Abstract As the HIV/AIDS epidemic approaches its fifth decade, and emerging generations of queer-identified youth experience and conceptualize the virus in new ways, questions surrounding the memorialization and historicization of queer history have arisen within the arts. In the domain of theatre in particular, as mainstream revivals of crisis-era plays such as Larry Kramer’s The Normal Heart (1985) and Tony Kushner’s Angels in America (1991) proliferate, criticisms have arisen that such revivals feed into a narrative of the so-called ‘AIDS nostalgia’, pushing the idea that HIV/AIDS is a thing of the past and ignoring the ways in which the virus continues to shape individual social and sexual experiences.

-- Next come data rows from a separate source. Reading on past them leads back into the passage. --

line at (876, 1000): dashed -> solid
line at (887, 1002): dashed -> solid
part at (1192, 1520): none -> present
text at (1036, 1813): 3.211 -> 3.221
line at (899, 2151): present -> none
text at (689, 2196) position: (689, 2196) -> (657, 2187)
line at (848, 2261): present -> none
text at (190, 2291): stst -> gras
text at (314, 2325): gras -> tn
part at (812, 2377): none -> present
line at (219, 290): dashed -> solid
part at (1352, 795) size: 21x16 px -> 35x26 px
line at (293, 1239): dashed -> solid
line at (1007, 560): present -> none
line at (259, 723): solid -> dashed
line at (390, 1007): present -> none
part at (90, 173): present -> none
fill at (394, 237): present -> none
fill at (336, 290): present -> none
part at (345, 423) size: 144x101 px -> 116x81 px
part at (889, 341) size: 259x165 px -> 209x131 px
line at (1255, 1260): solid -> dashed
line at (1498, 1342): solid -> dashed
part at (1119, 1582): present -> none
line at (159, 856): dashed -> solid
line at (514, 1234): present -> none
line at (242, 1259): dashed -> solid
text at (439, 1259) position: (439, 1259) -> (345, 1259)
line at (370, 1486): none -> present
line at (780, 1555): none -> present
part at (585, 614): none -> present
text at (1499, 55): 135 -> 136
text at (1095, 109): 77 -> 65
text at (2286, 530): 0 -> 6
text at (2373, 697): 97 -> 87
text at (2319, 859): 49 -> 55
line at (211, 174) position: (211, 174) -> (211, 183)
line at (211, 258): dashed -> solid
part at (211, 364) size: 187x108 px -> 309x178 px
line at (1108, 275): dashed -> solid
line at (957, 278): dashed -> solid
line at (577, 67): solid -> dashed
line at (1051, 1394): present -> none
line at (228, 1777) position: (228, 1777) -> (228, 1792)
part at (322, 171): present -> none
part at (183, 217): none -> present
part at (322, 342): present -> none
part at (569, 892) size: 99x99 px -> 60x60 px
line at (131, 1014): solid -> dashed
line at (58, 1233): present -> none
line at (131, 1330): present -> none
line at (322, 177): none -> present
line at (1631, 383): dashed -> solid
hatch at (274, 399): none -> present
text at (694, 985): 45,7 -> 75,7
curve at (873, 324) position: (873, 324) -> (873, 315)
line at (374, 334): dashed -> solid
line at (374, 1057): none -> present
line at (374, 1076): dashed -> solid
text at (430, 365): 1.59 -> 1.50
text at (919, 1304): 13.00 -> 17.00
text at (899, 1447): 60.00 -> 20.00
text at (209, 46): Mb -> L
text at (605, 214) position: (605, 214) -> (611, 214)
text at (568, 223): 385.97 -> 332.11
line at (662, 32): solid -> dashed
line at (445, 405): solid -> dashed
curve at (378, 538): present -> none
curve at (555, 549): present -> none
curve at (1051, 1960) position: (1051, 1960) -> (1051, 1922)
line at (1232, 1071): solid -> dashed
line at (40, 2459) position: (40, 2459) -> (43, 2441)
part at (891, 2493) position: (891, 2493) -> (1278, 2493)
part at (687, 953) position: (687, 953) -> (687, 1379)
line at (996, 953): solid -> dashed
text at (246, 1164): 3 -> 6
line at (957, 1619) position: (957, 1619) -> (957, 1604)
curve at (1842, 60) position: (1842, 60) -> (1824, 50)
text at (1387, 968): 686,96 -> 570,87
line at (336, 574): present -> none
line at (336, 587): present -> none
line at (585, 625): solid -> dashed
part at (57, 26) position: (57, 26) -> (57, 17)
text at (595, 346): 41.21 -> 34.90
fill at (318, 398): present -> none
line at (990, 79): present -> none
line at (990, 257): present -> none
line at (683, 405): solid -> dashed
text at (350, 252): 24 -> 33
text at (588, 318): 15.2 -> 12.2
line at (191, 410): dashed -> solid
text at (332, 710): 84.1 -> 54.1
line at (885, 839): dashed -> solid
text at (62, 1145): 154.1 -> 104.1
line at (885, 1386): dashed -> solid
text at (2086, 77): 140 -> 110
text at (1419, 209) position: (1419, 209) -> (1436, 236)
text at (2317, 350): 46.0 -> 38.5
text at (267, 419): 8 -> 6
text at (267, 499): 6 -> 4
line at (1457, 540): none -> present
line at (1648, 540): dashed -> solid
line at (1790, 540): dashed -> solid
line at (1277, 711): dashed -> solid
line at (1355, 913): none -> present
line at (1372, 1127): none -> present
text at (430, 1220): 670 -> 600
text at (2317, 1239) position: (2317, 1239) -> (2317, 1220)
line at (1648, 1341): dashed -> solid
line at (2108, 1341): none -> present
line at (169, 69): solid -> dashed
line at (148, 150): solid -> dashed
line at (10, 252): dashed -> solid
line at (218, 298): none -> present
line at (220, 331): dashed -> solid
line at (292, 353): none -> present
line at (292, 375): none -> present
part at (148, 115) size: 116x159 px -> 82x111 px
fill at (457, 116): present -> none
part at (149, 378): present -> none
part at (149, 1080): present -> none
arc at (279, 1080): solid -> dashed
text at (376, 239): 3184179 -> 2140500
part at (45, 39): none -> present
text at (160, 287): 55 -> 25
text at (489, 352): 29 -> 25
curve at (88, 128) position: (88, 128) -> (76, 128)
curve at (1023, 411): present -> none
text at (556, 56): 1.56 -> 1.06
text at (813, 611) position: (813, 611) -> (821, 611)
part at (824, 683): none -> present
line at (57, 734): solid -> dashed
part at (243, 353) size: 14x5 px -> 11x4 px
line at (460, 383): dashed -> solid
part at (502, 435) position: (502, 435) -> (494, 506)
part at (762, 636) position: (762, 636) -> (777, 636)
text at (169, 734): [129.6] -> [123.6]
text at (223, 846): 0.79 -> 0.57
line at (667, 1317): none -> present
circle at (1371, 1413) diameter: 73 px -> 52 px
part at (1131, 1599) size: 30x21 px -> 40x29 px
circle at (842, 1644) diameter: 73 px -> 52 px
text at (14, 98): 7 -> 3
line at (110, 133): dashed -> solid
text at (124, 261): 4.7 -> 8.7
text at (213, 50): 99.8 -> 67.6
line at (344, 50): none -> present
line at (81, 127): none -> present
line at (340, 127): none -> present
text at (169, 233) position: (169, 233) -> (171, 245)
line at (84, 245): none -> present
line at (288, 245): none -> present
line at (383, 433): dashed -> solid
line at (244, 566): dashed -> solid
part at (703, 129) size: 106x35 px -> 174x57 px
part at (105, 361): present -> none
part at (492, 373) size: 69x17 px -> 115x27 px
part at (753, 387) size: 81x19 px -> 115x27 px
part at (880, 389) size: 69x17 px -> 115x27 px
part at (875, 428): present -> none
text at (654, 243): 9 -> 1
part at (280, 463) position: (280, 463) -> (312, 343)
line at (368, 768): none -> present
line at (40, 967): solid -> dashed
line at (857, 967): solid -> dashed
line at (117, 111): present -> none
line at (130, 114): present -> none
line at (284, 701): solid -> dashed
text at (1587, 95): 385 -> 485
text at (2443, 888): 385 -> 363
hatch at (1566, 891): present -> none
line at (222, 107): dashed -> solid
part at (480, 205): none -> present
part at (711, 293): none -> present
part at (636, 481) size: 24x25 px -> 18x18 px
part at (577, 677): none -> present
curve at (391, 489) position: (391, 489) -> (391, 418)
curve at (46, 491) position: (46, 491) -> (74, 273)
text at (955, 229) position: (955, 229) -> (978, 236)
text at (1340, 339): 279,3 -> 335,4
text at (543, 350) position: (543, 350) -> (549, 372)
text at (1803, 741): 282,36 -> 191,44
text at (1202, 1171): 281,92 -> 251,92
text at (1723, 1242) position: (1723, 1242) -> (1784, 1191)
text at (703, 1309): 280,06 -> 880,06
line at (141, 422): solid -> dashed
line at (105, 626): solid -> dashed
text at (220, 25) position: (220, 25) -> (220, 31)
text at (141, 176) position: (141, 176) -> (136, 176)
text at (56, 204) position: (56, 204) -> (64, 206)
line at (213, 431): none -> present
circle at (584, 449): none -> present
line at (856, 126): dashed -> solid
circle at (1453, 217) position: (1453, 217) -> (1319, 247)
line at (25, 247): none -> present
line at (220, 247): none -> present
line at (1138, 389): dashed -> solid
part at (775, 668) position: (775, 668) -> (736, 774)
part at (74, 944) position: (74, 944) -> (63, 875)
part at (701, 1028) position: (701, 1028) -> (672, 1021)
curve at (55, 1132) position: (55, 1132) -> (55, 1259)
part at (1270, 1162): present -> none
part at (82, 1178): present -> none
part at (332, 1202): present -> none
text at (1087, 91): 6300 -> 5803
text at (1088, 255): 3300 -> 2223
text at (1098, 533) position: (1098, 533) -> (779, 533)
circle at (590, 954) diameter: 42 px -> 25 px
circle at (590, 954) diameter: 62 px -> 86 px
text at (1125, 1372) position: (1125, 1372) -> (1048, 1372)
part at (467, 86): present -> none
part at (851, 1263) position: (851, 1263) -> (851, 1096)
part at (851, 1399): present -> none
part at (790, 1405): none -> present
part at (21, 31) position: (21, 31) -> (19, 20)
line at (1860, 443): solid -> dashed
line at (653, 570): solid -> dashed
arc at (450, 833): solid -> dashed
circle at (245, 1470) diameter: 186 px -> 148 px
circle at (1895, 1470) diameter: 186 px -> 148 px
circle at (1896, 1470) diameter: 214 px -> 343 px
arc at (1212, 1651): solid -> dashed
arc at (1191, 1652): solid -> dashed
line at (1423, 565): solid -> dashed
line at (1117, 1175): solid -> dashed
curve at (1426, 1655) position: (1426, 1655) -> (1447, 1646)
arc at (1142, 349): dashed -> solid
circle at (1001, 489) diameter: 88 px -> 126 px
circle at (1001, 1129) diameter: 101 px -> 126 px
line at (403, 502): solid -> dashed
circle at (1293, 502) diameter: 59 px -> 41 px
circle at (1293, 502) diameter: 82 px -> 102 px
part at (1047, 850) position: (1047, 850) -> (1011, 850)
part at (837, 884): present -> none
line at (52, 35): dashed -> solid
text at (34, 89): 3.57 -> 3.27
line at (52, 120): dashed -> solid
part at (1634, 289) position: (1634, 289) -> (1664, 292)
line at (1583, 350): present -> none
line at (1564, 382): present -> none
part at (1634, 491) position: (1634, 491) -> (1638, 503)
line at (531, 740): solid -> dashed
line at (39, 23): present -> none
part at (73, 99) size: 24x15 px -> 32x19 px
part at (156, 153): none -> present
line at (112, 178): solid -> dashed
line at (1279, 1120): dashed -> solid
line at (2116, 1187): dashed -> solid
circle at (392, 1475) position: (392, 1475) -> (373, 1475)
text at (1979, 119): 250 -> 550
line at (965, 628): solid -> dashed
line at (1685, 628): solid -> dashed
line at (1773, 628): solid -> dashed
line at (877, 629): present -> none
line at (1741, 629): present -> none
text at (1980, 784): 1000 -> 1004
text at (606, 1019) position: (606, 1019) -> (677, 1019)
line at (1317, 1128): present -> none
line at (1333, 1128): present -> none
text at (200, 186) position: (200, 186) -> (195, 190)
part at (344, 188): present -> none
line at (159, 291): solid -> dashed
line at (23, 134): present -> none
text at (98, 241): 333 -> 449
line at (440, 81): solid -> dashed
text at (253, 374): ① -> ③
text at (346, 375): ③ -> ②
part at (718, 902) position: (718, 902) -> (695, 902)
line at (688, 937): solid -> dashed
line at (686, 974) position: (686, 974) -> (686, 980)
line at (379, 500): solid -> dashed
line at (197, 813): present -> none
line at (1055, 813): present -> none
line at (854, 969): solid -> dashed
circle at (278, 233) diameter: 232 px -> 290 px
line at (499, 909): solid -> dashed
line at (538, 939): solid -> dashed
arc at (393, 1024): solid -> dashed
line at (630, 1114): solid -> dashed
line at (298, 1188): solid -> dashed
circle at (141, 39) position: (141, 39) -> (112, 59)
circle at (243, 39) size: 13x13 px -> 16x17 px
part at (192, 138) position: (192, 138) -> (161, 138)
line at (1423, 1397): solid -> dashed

Recently, however, new plays such as Jonathan Harvey’s Canary (2010), the GHP Collective’s The Gay Heritage Project (2013), and Matthew Lopez’s The Inheritance (2018) have explicitly addressed this issue, conceptualizing a revised queer politics of HIV/AIDS that transcends Angels’ famous call for ‘The Great Work’ to begin. This article explores how The Inheritance in particular problematizes ‘AIDS nostalgia’ and configures novel approaches to the politics of HIV/AIDS in the twenty-first century. Alongside scholarship within the field of queer utopian studies such as José Estaban Muñoz’s Cruising Utopia (2009) and Jill Dolan’s Utopia in Performance (2005), it analyses the ways in which Lopez’s play employs utopian performatives to move towards a new politics of queer heritage.